───── Data for analysis ─────

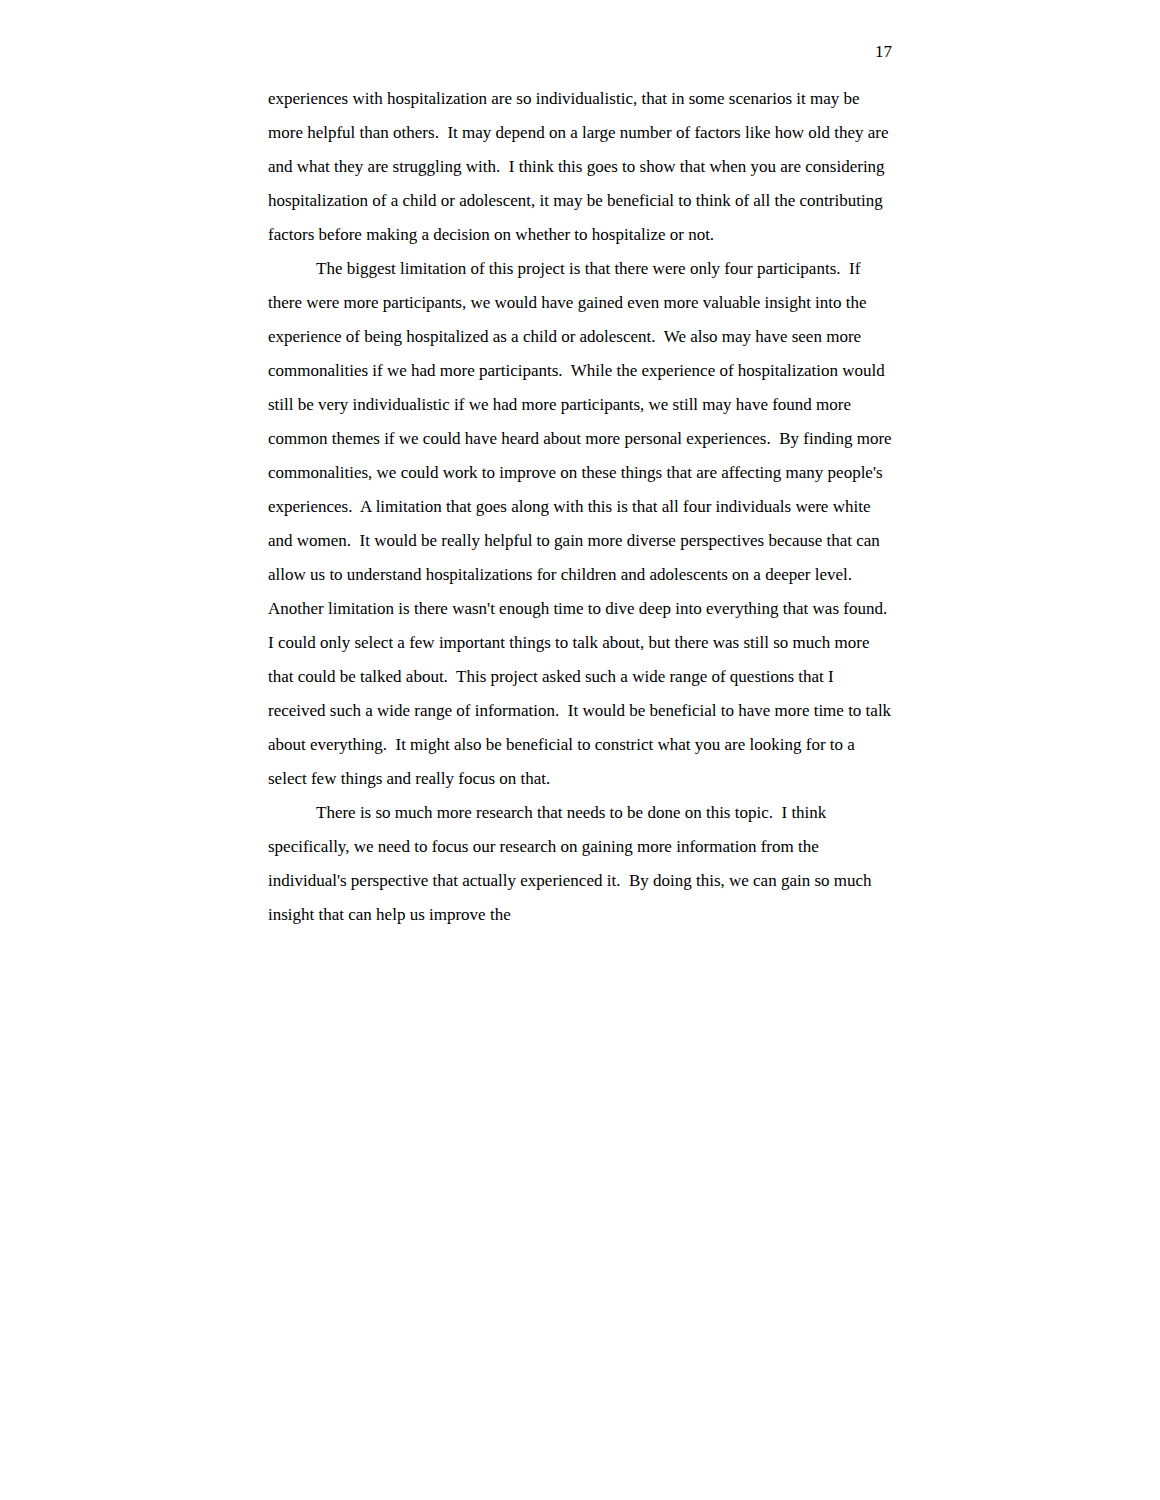17
experiences with hospitalization are so individualistic, that in some scenarios it may be more helpful than others. It may depend on a large number of factors like how old they are and what they are struggling with. I think this goes to show that when you are considering hospitalization of a child or adolescent, it may be beneficial to think of all the contributing factors before making a decision on whether to hospitalize or not.
The biggest limitation of this project is that there were only four participants. If there were more participants, we would have gained even more valuable insight into the experience of being hospitalized as a child or adolescent. We also may have seen more commonalities if we had more participants. While the experience of hospitalization would still be very individualistic if we had more participants, we still may have found more common themes if we could have heard about more personal experiences. By finding more commonalities, we could work to improve on these things that are affecting many people's experiences. A limitation that goes along with this is that all four individuals were white and women. It would be really helpful to gain more diverse perspectives because that can allow us to understand hospitalizations for children and adolescents on a deeper level. Another limitation is there wasn't enough time to dive deep into everything that was found. I could only select a few important things to talk about, but there was still so much more that could be talked about. This project asked such a wide range of questions that I received such a wide range of information. It would be beneficial to have more time to talk about everything. It might also be beneficial to constrict what you are looking for to a select few things and really focus on that.
There is so much more research that needs to be done on this topic. I think specifically, we need to focus our research on gaining more information from the individual's perspective that actually experienced it. By doing this, we can gain so much insight that can help us improve the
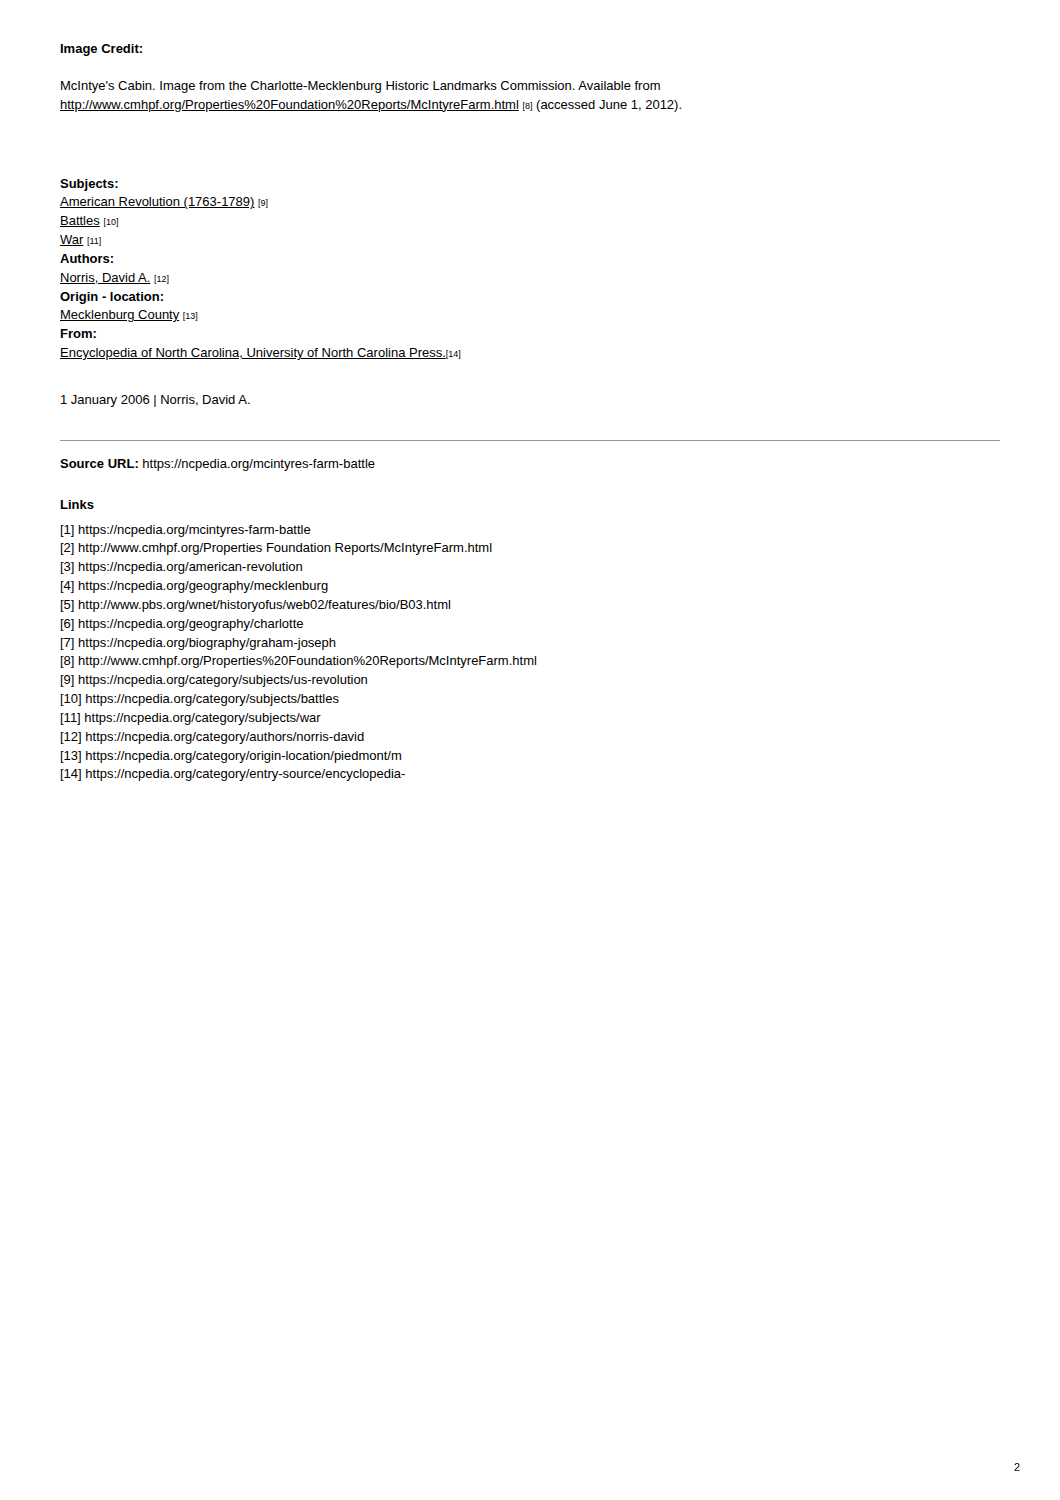Image Credit:
McIntye's Cabin. Image from the Charlotte-Mecklenburg Historic Landmarks Commission. Available from http://www.cmhpf.org/Properties%20Foundation%20Reports/McIntyreFarm.html [8] (accessed June 1, 2012).
Subjects:
American Revolution (1763-1789) [9]
Battles [10]
War [11]
Authors:
Norris, David A. [12]
Origin - location:
Mecklenburg County [13]
From:
Encyclopedia of North Carolina, University of North Carolina Press.[14]
1 January 2006 | Norris, David A.
Source URL: https://ncpedia.org/mcintyres-farm-battle
Links
[1] https://ncpedia.org/mcintyres-farm-battle
[2] http://www.cmhpf.org/Properties Foundation Reports/McIntyreFarm.html
[3] https://ncpedia.org/american-revolution
[4] https://ncpedia.org/geography/mecklenburg
[5] http://www.pbs.org/wnet/historyofus/web02/features/bio/B03.html
[6] https://ncpedia.org/geography/charlotte
[7] https://ncpedia.org/biography/graham-joseph
[8] http://www.cmhpf.org/Properties%20Foundation%20Reports/McIntyreFarm.html
[9] https://ncpedia.org/category/subjects/us-revolution
[10] https://ncpedia.org/category/subjects/battles
[11] https://ncpedia.org/category/subjects/war
[12] https://ncpedia.org/category/authors/norris-david
[13] https://ncpedia.org/category/origin-location/piedmont/m
[14] https://ncpedia.org/category/entry-source/encyclopedia-
2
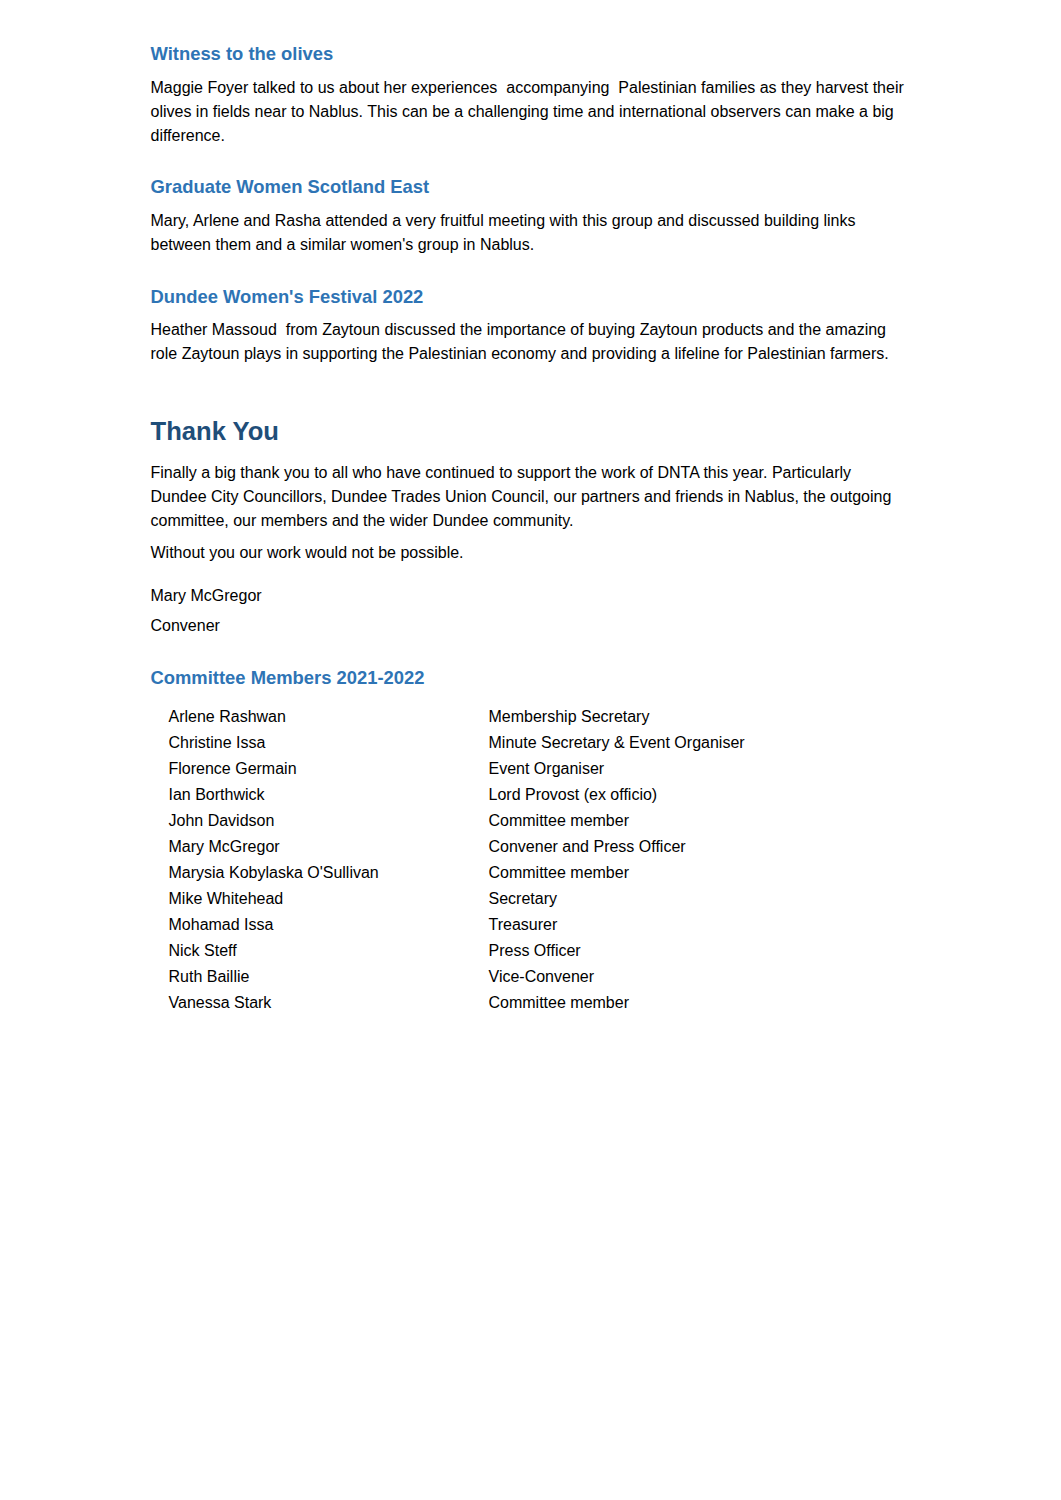Witness to the olives
Maggie Foyer talked to us about her experiences accompanying Palestinian families as they harvest their olives in fields near to Nablus. This can be a challenging time and international observers can make a big difference.
Graduate Women Scotland East
Mary, Arlene and Rasha attended a very fruitful meeting with this group and discussed building links between them and a similar women's group in Nablus.
Dundee Women's Festival 2022
Heather Massoud from Zaytoun discussed the importance of buying Zaytoun products and the amazing role Zaytoun plays in supporting the Palestinian economy and providing a lifeline for Palestinian farmers.
Thank You
Finally a big thank you to all who have continued to support the work of DNTA this year. Particularly Dundee City Councillors, Dundee Trades Union Council, our partners and friends in Nablus, the outgoing committee, our members and the wider Dundee community.
Without you our work would not be possible.
Mary McGregor
Convener
Committee Members 2021-2022
| Arlene Rashwan | Membership Secretary |
| Christine Issa | Minute Secretary & Event Organiser |
| Florence Germain | Event Organiser |
| Ian Borthwick | Lord Provost (ex officio) |
| John Davidson | Committee member |
| Mary McGregor | Convener and Press Officer |
| Marysia Kobylaska O'Sullivan | Committee member |
| Mike Whitehead | Secretary |
| Mohamad Issa | Treasurer |
| Nick Steff | Press Officer |
| Ruth Baillie | Vice-Convener |
| Vanessa Stark | Committee member |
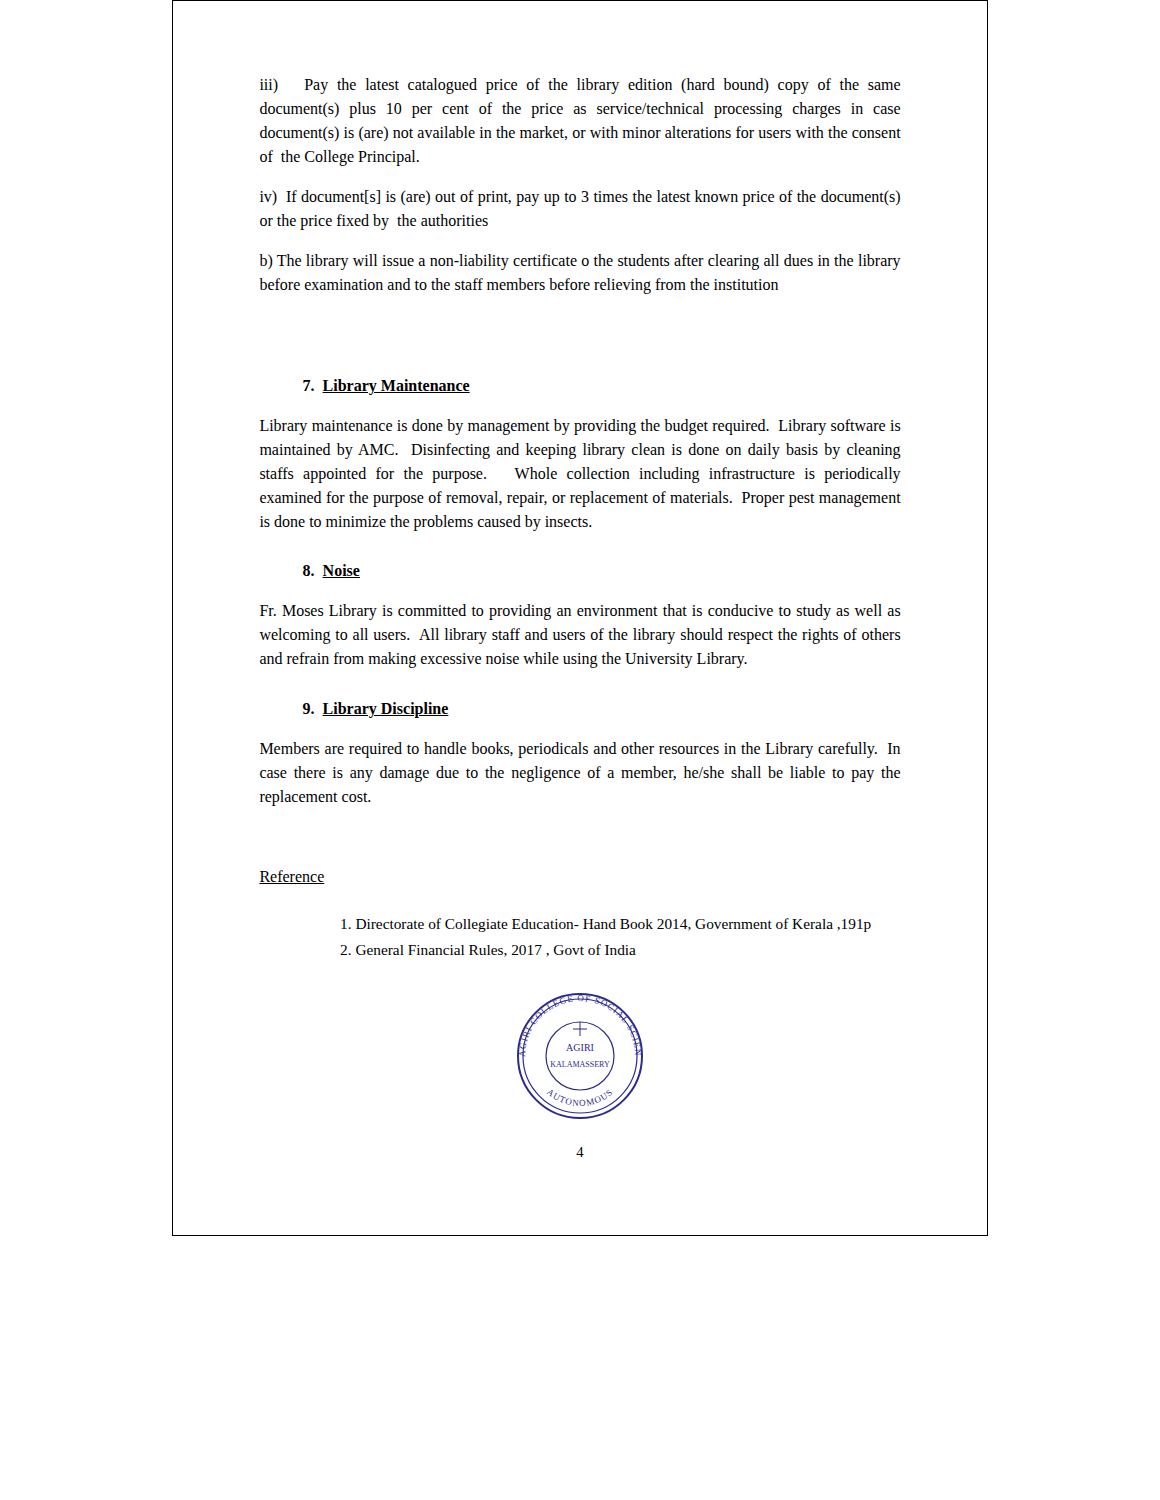iii) Pay the latest catalogued price of the library edition (hard bound) copy of the same document(s) plus 10 per cent of the price as service/technical processing charges in case document(s) is (are) not available in the market, or with minor alterations for users with the consent of the College Principal.
iv) If document[s] is (are) out of print, pay up to 3 times the latest known price of the document(s) or the price fixed by the authorities
b) The library will issue a non-liability certificate o the students after clearing all dues in the library before examination and to the staff members before relieving from the institution
7. Library Maintenance
Library maintenance is done by management by providing the budget required. Library software is maintained by AMC. Disinfecting and keeping library clean is done on daily basis by cleaning staffs appointed for the purpose. Whole collection including infrastructure is periodically examined for the purpose of removal, repair, or replacement of materials. Proper pest management is done to minimize the problems caused by insects.
8. Noise
Fr. Moses Library is committed to providing an environment that is conducive to study as well as welcoming to all users. All library staff and users of the library should respect the rights of others and refrain from making excessive noise while using the University Library.
9. Library Discipline
Members are required to handle books, periodicals and other resources in the Library carefully. In case there is any damage due to the negligence of a member, he/she shall be liable to pay the replacement cost.
Reference
Directorate of Collegiate Education- Hand Book 2014, Government of Kerala ,191p
General Financial Rules, 2017 , Govt of India
RAJAGIRI COLLEGE OF SOCIAL SCIENCES AUTONOMOUS AGIRI KALAMASSERY
4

─────

*Task to complete*. The result should be an exact copy of every entry above, with no pictures included.

*Solution to this problem*.
17
experiences with hospitalization are so individualistic, that in some scenarios it may be more helpful than others. It may depend on a large number of factors like how old they are and what they are struggling with. I think this goes to show that when you are considering hospitalization of a child or adolescent, it may be beneficial to think of all the contributing factors before making a decision on whether to hospitalize or not.
The biggest limitation of this project is that there were only four participants. If there were more participants, we would have gained even more valuable insight into the experience of being hospitalized as a child or adolescent. We also may have seen more commonalities if we had more participants. While the experience of hospitalization would still be very individualistic if we had more participants, we still may have found more common themes if we could have heard about more personal experiences. By finding more commonalities, we could work to improve on these things that are affecting many people's experiences. A limitation that goes along with this is that all four individuals were white and women. It would be really helpful to gain more diverse perspectives because that can allow us to understand hospitalizations for children and adolescents on a deeper level. Another limitation is there wasn't enough time to dive deep into everything that was found. I could only select a few important things to talk about, but there was still so much more that could be talked about. This project asked such a wide range of questions that I received such a wide range of information. It would be beneficial to have more time to talk about everything. It might also be beneficial to constrict what you are looking for to a select few things and really focus on that.
There is so much more research that needs to be done on this topic. I think specifically, we need to focus our research on gaining more information from the individual's perspective that actually experienced it. By doing this, we can gain so much insight that can help us improve the
Image Credit:
McIntye's Cabin. Image from the Charlotte-Mecklenburg Historic Landmarks Commission. Available from http://www.cmhpf.org/Properties%20Foundation%20Reports/McIntyreFarm.html [8] (accessed June 1, 2012).
Subjects:
American Revolution (1763-1789) [9]
Battles [10]
War [11]
Authors:
Norris, David A. [12]
Origin - location:
Mecklenburg County [13]
From:
Encyclopedia of North Carolina, University of North Carolina Press.[14]
1 January 2006 | Norris, David A.
Source URL: https://ncpedia.org/mcintyres-farm-battle
Links
[1] https://ncpedia.org/mcintyres-farm-battle
[2] http://www.cmhpf.org/Properties Foundation Reports/McIntyreFarm.html
[3] https://ncpedia.org/american-revolution
[4] https://ncpedia.org/geography/mecklenburg
[5] http://www.pbs.org/wnet/historyofus/web02/features/bio/B03.html
[6] https://ncpedia.org/geography/charlotte
[7] https://ncpedia.org/biography/graham-joseph
[8] http://www.cmhpf.org/Properties%20Foundation%20Reports/McIntyreFarm.html
[9] https://ncpedia.org/category/subjects/us-revolution
[10] https://ncpedia.org/category/subjects/battles
[11] https://ncpedia.org/category/subjects/war
[12] https://ncpedia.org/category/authors/norris-david
[13] https://ncpedia.org/category/origin-location/piedmont/m
[14] https://ncpedia.org/category/entry-source/encyclopedia-
2
Witness to the olives
Maggie Foyer talked to us about her experiences accompanying Palestinian families as they harvest their olives in fields near to Nablus. This can be a challenging time and international observers can make a big difference.
Graduate Women Scotland East
Mary, Arlene and Rasha attended a very fruitful meeting with this group and discussed building links between them and a similar women's group in Nablus.
Dundee Women's Festival 2022
Heather Massoud from Zaytoun discussed the importance of buying Zaytoun products and the amazing role Zaytoun plays in supporting the Palestinian economy and providing a lifeline for Palestinian farmers.
Thank You
Finally a big thank you to all who have continued to support the work of DNTA this year. Particularly Dundee City Councillors, Dundee Trades Union Council, our partners and friends in Nablus, the outgoing committee, our members and the wider Dundee community.
Without you our work would not be possible.
Mary McGregor
Convener
Committee Members 2021-2022
| Arlene Rashwan | Membership Secretary |
| Christine Issa | Minute Secretary & Event Organiser |
| Florence Germain | Event Organiser |
| Ian Borthwick | Lord Provost (ex officio) |
| John Davidson | Committee member |
| Mary McGregor | Convener and Press Officer |
| Marysia Kobylaska O'Sullivan | Committee member |
| Mike Whitehead | Secretary |
| Mohamad Issa | Treasurer |
| Nick Steff | Press Officer |
| Ruth Baillie | Vice-Convener |
| Vanessa Stark | Committee member |
iii) Pay the latest catalogued price of the library edition (hard bound) copy of the same document(s) plus 10 per cent of the price as service/technical processing charges in case document(s) is (are) not available in the market, or with minor alterations for users with the consent of the College Principal.
iv) If document[s] is (are) out of print, pay up to 3 times the latest known price of the document(s) or the price fixed by the authorities
b) The library will issue a non-liability certificate o the students after clearing all dues in the library before examination and to the staff members before relieving from the institution
7. Library Maintenance
Library maintenance is done by management by providing the budget required. Library software is maintained by AMC. Disinfecting and keeping library clean is done on daily basis by cleaning staffs appointed for the purpose. Whole collection including infrastructure is periodically examined for the purpose of removal, repair, or replacement of materials. Proper pest management is done to minimize the problems caused by insects.
8. Noise
Fr. Moses Library is committed to providing an environment that is conducive to study as well as welcoming to all users. All library staff and users of the library should respect the rights of others and refrain from making excessive noise while using the University Library.
9. Library Discipline
Members are required to handle books, periodicals and other resources in the Library carefully. In case there is any damage due to the negligence of a member, he/she shall be liable to pay the replacement cost.
Reference
Directorate of Collegiate Education- Hand Book 2014, Government of Kerala ,191p
General Financial Rules, 2017 , Govt of India
RAJAGIRI COLLEGE OF SOCIAL SCIENCES AUTONOMOUS AGIRI KALAMASSERY
4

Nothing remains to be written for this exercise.